Could I have checked myself? Probably. Whatever, leave me alone you
jerk. So in a flash of brilliance on the part of the hares, the trail
did indeed head into the clothing deficient masses of the meadow!
Sadly, afterwards things digressed back into directional chaos to the
highest degree. This in turn resulted finally in a call to Teacher's
Pet requesting the location of the second drink check that we knew had
to be in the park somewhere.
Once there, we ("we" being everyone but Doggie Erectus, who ended up
missing the second check completely) were greeted by more awesomeness
at the hands of the hares- this time in the form of white sangria and
brownies. It. Was. HEAVEN. Just Mio and Just Ian were spotted lounging
in the grass a few feet away and were convinced to tag along to the
on-in. It was also about two hours after when we took off from
McGee's and some of us found out that there was still about a third of
the trail left to go and for all of us but this guy, many beers to
consume and songs to sing. After about 20 minutes the pack took off
again and headed out of the park, automatically not on trail but with
a few of us armed with the knowledge of our destination location. This
is around the time that Lazer Labia, Hard Licker and I became even
more awesome than everyone else.
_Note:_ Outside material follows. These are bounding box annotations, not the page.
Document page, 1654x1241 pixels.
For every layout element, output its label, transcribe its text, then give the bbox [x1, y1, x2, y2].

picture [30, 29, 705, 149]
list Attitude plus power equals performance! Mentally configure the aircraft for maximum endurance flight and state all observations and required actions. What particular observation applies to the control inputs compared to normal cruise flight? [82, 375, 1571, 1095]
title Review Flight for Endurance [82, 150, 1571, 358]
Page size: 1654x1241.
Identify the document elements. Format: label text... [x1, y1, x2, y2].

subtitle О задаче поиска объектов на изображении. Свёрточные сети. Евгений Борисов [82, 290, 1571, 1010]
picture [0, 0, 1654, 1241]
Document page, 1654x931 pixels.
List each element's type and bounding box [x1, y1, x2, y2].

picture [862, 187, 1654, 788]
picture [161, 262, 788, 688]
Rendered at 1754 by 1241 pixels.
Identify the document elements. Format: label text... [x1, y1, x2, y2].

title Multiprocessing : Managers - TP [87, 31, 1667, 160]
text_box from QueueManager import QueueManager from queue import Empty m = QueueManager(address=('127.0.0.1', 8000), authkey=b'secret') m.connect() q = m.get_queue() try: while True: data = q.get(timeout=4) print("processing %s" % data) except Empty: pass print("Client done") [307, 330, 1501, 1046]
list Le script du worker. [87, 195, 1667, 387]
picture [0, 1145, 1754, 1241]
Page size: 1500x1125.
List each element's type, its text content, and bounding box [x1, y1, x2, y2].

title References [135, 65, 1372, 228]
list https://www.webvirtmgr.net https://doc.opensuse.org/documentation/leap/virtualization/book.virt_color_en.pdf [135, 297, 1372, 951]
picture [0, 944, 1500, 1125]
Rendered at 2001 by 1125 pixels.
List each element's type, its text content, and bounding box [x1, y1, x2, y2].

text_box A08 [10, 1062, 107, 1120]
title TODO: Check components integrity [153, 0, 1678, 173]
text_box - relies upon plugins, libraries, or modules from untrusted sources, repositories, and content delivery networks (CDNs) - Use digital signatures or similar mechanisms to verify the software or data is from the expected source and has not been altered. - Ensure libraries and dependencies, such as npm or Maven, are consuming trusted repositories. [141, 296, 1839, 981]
For a little back story, Whatacunt
was working where trail was laid and did a little re-route to her spot
so that she could be an impromptu stop on the trail. Sadly, our
collective inability to even care about anything but being at the
on-in led to a mass re-set of the route that didn't go past her since
nobody was looking for arrows. Luckily she called Lazer to ask where
we were so the three of us re-routed ourselves to her and the
delicious frozen juice pops. Ever had one of those after running for
hours in the (almost) summer heat? None of the justifiable comparisons
is remotely appropriate. From there, we made our way the few blocks to
the on-in, which was at the Times Square Hotel's second floor bar. It
was even smaller than the pre-lube but also contained only us which
was AWESOME. The usual variety of downdowns were given out, FRB's,
DFL's, truants, etc. The virgins were like a litter of newborn
puppies, cute, enthusiastic, noisy and underfoot. And shitting things
up everywhere. When the French bloc of virgins were called out, two
or three of them weren't paying attention and didn't come up, then
snapped to attention once they recognized the tune of "A Frenchman
went to the Lavatory" and actually managed to drown out the hash with
their patriotic bellowings. Needless to say the hashshit was broke
out for its first official penalty downdown which the virgins took in
stride. Flabonghissimo drank for his admirable pimping out of the
hash, up to and including making his sister cum! F'Orgy had a
down-down for turning his prediliection to stroll through Times square
looking for wayward virgins to good account by grabbing all the
clueless newboots the pack was flinging loose at a rate of one or two
a mile.
Best of All, Just Zara has been named and will forever (or until we
come up with something better) be known as Cum Test Dummy, after
confiding in the pack her flubbing of the Chemisty Department's year
end Cum-ulative test. Congrats and Welcome! Don't do anything we
wouldn't do, at least not without us!